Rakhine State Hluttaw MP U Tun Thar Sein (ANP, Mrauk-U-1), said the UEC should make a clear statement about whether IDPs are eligible to vote by using either a Form 3(a) or Form 15.

“Another problem is that the election commission officers even didn’t even go to the camps to display the voter list,” he said.

Neither Tin Hlaing nor the UEC could be reached for comment about use of Form 3(a) or Form 15 to enable IDPs to vote.

Pyithu Hluttaw MP U Aung Thaung Shwe, who won the seat of Buthidaung for the ANP but is contesting as an independent this year, said the election commission’s apparent failure to ensure eligible IDPs are able to vote could damage the fairness of the election.

Fighting has emptied 11 villages in Buthidaung and all of their inhabitants are now IDPs, he said. Registered IDP camps in Buthidaung house more than 9,000 people, but another 20,000 displaced people are living at other locations.

If they can’t vote, it could affect the outcome on November 8. In 2015, Buthidaung had just 36,000 eligible voters because the vast majority of its residents were Rohingya, who are mostly ineligible to vote.
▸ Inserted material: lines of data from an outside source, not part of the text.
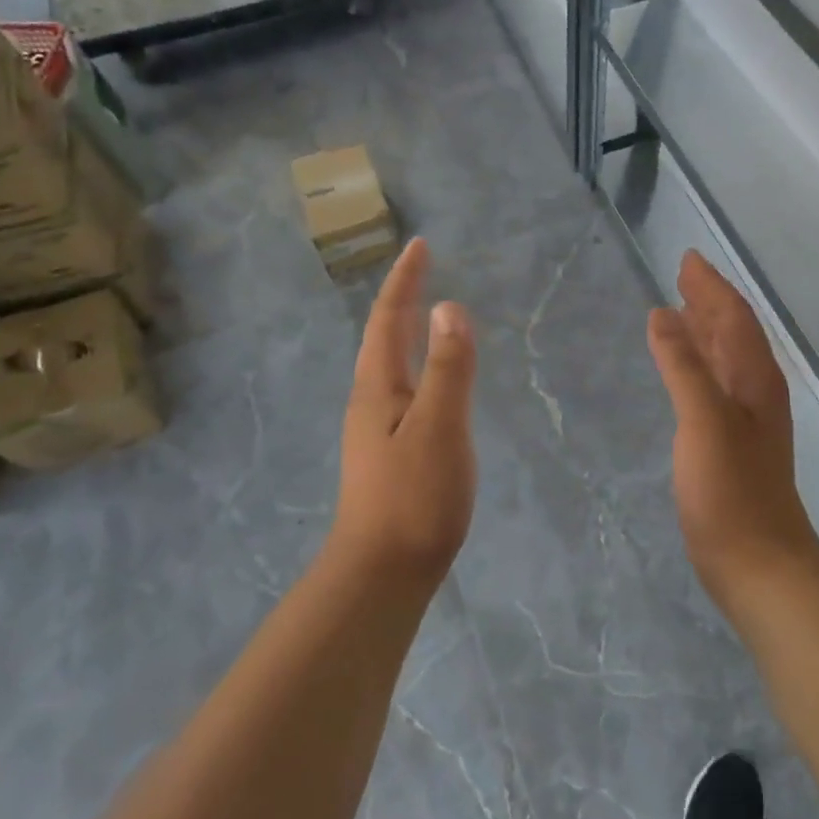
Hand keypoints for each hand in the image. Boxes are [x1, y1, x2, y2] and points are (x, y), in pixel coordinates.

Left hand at [332, 239, 477, 585]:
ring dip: (403, 330)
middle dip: (401, 298)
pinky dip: (415, 364)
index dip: (405, 280)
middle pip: (382, 337)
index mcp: (378, 387)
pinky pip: (401, 388)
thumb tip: (449, 307)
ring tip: (423, 313)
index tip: (419, 245)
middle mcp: (370, 401)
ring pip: (388, 364)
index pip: (388, 319)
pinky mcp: (388, 454)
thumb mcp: (439, 427)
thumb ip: (448, 368)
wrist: (383, 573)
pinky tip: (427, 381)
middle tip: (421, 268)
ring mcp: (375, 429)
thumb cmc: (414, 497)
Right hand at [647, 251, 818, 605]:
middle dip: (709, 300)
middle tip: (682, 275)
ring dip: (705, 329)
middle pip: (733, 332)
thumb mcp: (704, 422)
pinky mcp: (731, 442)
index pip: (733, 317)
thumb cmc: (731, 492)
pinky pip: (715, 383)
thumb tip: (662, 315)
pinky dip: (698, 363)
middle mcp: (755, 391)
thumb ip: (683, 367)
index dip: (711, 286)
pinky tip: (684, 370)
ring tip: (680, 309)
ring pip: (726, 357)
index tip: (688, 259)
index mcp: (754, 379)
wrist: (759, 564)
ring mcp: (746, 419)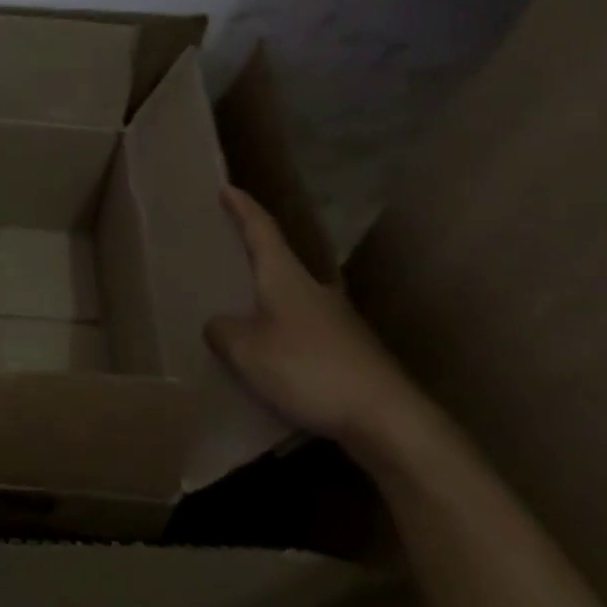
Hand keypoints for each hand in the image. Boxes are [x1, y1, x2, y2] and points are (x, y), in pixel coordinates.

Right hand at [206, 185, 425, 449]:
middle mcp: (314, 289)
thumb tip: (218, 324)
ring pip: (293, 298)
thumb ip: (223, 332)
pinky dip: (282, 332)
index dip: (243, 209)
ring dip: (268, 298)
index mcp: (287, 278)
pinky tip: (270, 354)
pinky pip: (303, 330)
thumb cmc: (308, 370)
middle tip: (227, 250)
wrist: (387, 419)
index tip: (226, 188)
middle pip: (280, 261)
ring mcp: (337, 321)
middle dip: (255, 254)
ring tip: (241, 309)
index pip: (261, 230)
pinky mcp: (349, 351)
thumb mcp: (246, 351)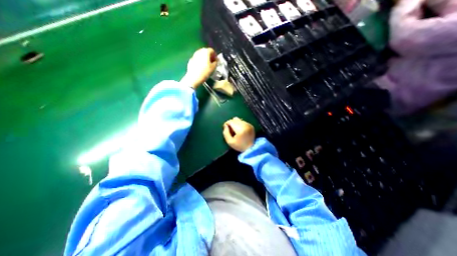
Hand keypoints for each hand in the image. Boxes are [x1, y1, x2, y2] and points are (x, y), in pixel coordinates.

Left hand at [180, 48, 216, 89]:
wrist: (194, 78)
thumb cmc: (205, 72)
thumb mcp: (213, 68)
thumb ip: (216, 62)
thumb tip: (215, 61)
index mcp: (205, 52)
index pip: (212, 50)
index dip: (215, 55)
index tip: (216, 61)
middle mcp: (199, 51)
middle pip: (206, 51)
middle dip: (209, 56)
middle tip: (212, 62)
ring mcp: (194, 55)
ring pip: (201, 55)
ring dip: (204, 58)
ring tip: (206, 65)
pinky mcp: (191, 60)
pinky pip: (197, 58)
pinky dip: (200, 61)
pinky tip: (201, 67)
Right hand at [223, 117, 255, 151]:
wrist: (251, 148)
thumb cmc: (239, 146)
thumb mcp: (230, 142)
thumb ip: (226, 133)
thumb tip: (225, 126)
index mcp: (240, 129)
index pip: (231, 121)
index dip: (226, 123)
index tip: (225, 127)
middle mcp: (245, 125)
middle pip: (235, 119)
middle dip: (231, 123)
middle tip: (230, 130)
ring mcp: (249, 125)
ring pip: (239, 120)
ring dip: (235, 123)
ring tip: (235, 131)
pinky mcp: (251, 126)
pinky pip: (243, 122)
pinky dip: (240, 125)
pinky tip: (240, 131)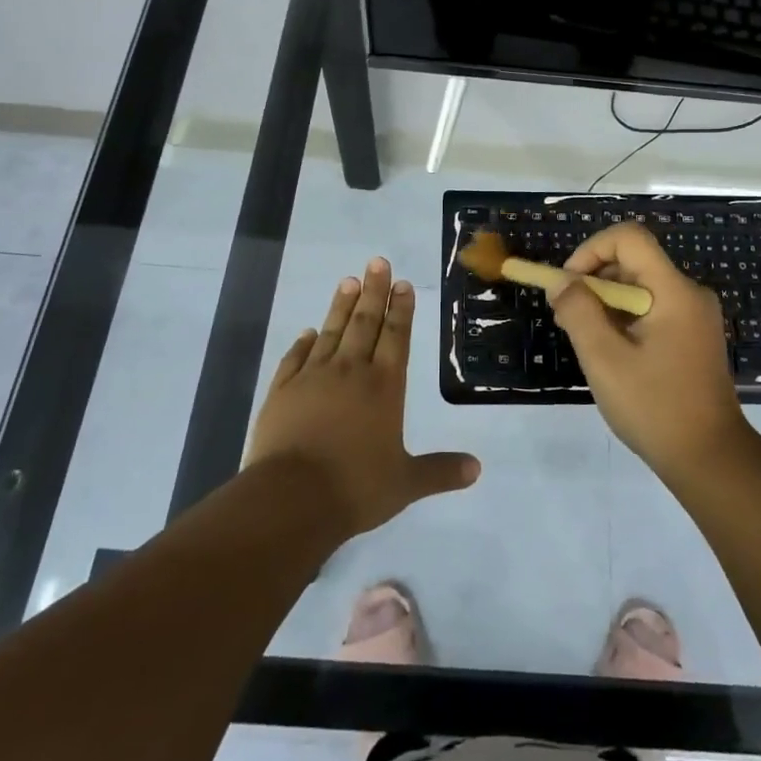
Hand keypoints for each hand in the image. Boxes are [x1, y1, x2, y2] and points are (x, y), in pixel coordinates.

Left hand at [248, 257, 480, 536]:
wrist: (290, 499)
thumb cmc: (355, 488)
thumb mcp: (405, 483)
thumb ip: (440, 471)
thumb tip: (477, 468)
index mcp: (384, 387)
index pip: (396, 337)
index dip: (401, 310)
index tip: (401, 283)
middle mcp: (350, 372)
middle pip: (365, 323)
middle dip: (374, 292)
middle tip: (377, 262)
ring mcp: (313, 378)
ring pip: (331, 332)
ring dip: (341, 306)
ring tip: (348, 280)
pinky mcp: (282, 391)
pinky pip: (295, 358)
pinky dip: (303, 343)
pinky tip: (308, 332)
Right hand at [551, 223, 752, 479]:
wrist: (710, 460)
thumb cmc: (655, 408)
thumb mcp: (605, 359)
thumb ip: (578, 312)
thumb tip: (560, 281)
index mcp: (674, 291)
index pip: (629, 238)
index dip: (591, 250)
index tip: (567, 284)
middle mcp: (689, 294)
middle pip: (633, 261)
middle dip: (593, 279)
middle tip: (566, 316)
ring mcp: (694, 316)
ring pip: (639, 286)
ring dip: (605, 301)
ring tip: (582, 338)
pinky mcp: (692, 336)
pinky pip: (651, 308)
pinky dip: (623, 318)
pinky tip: (607, 351)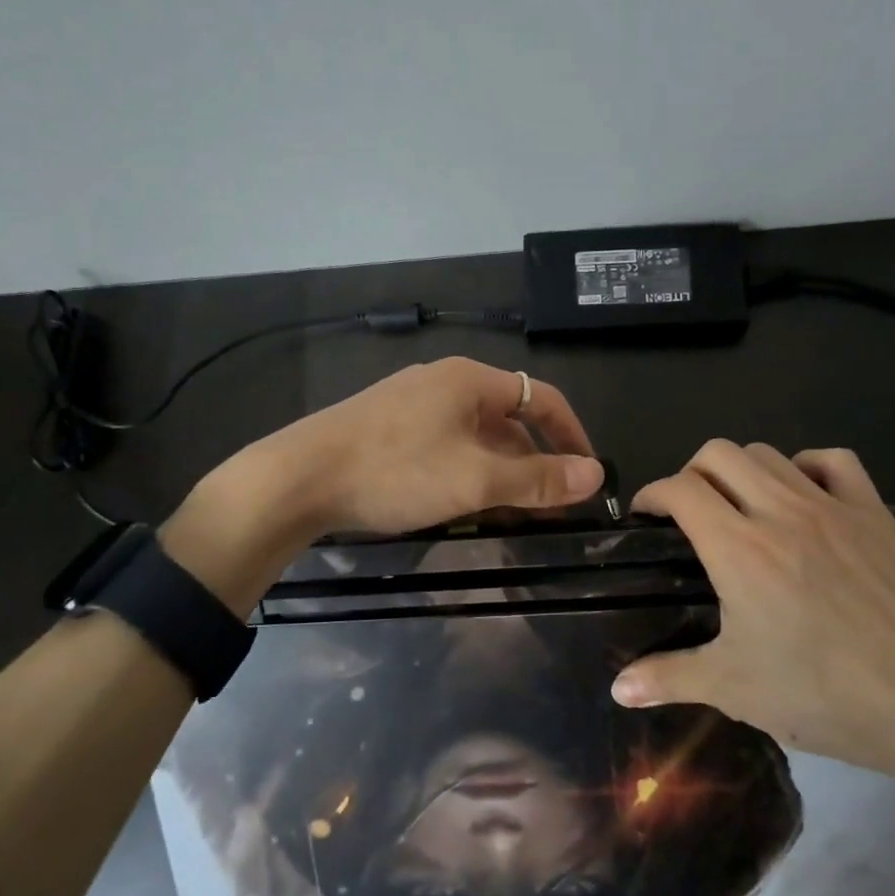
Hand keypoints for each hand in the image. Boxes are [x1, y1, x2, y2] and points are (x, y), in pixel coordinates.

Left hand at [270, 356, 604, 534]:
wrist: (298, 478)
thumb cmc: (396, 471)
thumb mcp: (476, 480)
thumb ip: (537, 479)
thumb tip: (596, 475)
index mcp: (470, 380)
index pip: (541, 397)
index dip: (572, 434)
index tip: (588, 475)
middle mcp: (443, 382)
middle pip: (507, 419)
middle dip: (532, 462)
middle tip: (547, 507)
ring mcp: (410, 403)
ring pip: (473, 436)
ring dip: (498, 472)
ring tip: (508, 514)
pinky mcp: (385, 427)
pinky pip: (443, 446)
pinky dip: (464, 472)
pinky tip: (459, 505)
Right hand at [609, 441, 894, 785]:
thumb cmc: (824, 694)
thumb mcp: (735, 688)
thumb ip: (668, 677)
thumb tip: (617, 688)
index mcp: (738, 547)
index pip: (680, 488)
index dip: (652, 495)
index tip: (646, 519)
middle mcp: (780, 510)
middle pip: (719, 453)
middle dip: (691, 473)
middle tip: (690, 513)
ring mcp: (831, 506)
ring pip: (769, 453)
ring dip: (741, 470)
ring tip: (740, 507)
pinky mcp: (874, 513)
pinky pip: (834, 460)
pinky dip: (806, 466)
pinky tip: (801, 495)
Aung Thaung Shwe won narrowly over his Union Solidarity and Development Party rival, with 45.5pc of the vote compared to 39.7pc.
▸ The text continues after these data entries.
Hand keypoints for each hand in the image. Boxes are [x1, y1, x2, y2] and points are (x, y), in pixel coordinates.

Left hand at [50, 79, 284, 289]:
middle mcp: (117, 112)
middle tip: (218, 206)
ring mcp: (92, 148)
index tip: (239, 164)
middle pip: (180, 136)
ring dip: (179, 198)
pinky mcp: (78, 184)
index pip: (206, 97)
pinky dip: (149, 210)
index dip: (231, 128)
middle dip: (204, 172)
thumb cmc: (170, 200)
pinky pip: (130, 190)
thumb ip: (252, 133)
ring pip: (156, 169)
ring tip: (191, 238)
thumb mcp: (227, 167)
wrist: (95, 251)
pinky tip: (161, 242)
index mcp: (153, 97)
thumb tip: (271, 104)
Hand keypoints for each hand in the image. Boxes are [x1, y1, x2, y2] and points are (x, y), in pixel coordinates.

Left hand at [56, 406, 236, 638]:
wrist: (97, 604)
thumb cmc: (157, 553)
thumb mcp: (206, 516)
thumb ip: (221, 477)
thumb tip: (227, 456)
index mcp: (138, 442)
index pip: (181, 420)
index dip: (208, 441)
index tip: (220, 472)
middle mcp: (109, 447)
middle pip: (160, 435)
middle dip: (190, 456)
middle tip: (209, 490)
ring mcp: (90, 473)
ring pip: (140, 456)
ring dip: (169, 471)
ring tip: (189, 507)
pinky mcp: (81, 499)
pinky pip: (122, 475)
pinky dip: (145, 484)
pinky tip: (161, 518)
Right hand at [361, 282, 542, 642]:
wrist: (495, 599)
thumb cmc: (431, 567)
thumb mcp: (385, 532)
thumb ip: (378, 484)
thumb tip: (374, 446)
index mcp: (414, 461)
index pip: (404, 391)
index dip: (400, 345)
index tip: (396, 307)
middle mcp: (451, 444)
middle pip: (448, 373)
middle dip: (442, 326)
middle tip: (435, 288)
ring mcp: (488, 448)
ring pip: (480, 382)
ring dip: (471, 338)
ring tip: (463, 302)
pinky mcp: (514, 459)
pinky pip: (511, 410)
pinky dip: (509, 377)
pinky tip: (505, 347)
“IDPs are Rakhine so they vote for ethnic Rakhine parties. Now it’s not clear whether they’ll be able to vote, but on the other hand military families are able to vote easily,” he said.

As elsewhere in Myanmar, Tatmadaw soldiers and their familiars voted en masse for the USDP in 2015 and are expected to largely do so again in November, despite a reform that has mandated polling stations be moved from cantonments to civilian areas. Like other parts of northern Rakhine, Buthidaung has in recent years seen a considerable build-up of troops from the Tatmadaw and Border Guard Police, skewing the demographics of the area.

However, many IDPs seem less concerned about losing their right to vote than lawmakers and civil society groups. Many, like U Tun Thein Maung, another resident of Baung Duk village who fled to Myothit monastery, seem indifferent about voting. Many other IDPs in the monastery echoed his lack of enthusiasm, saying that all they wanted was for their political leaders to help them return home.

“If we have the chance to vote, it will make no difference to us,” Tun Thein Maung told Frontier from the bamboo shack that he has been forced to call home for the past 18 months. “We will still be IDPs who have had to run away from our homes.”